ERIC Number: ED332131
Record Type: RIE
Publication Date: 1991-Apr
Mother-Child Interactions in Families of Depressed Women.
A 3-year longitudinal study of children at risk for depression was completed, studying children (aged 8-16) of unipolar depressed, bipolar, chronically medically ill, and normal women. Nearly 100 children from 68 families were included, and the psychiatric status and functioning of the mothers and children were studied at 6-month intervals. Mothers and children were observed discussing an area of disagreement. Observations showed that unipolar women were the most negative and withdrawn; children's outcomes were specific to the communication dimension; and depressed mood was most strongly associated with withdrawal and poor task focus.

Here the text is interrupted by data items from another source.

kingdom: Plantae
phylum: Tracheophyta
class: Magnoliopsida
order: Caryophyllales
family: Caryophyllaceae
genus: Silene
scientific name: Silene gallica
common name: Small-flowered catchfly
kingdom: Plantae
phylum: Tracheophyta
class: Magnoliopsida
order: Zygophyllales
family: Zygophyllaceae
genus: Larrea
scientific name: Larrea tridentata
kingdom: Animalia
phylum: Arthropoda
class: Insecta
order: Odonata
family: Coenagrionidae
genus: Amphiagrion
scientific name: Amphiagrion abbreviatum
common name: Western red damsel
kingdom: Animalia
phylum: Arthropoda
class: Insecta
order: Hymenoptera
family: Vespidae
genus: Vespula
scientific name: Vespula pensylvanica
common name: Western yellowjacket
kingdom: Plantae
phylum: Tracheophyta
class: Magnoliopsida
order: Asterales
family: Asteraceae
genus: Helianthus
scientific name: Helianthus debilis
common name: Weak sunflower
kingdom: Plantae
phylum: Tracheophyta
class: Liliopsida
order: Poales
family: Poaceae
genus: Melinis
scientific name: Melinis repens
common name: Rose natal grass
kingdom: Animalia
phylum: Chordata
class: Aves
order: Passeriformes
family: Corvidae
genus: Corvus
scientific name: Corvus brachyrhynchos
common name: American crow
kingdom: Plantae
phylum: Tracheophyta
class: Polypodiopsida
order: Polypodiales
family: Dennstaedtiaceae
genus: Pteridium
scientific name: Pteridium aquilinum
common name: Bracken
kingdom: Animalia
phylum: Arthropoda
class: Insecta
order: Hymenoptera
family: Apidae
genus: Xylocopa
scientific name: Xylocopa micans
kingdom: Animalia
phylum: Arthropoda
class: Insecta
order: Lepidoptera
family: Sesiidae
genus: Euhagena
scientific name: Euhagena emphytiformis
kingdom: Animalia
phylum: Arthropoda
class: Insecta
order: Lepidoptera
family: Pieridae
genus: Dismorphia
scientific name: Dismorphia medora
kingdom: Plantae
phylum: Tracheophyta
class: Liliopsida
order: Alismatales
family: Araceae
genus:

Observations indicated a reciprocity of dysfunctional interactions in the family. Children's utterances showed criticism directed toward depressed mothers. Depressed mothers were specifically negative toward children with difficulties. A unique between-sibling sample of children where one was doing well and the other was not, indicated that mothers interacted differently with each. Difficulties in the quality of the mother-child relationship, and also the impact of each other's difficulties on the other, caused symptomatology. It was concluded that maternal background factors such as personal experiences in her family, current mood and stress situations, and child's own behavior, all contributed to the quality of the interaction. Further study is needed to understand maternal depressive behavior and the impact on the child. (BHK)
Publication Type: Speeches/Meeting Papers
Education Level: N/A
Authoring Institution: N/A
Note: Paper presented at the Biennial Meeting of the Society for Research in Child Development (Seattle, WA, April 18-21, 1991).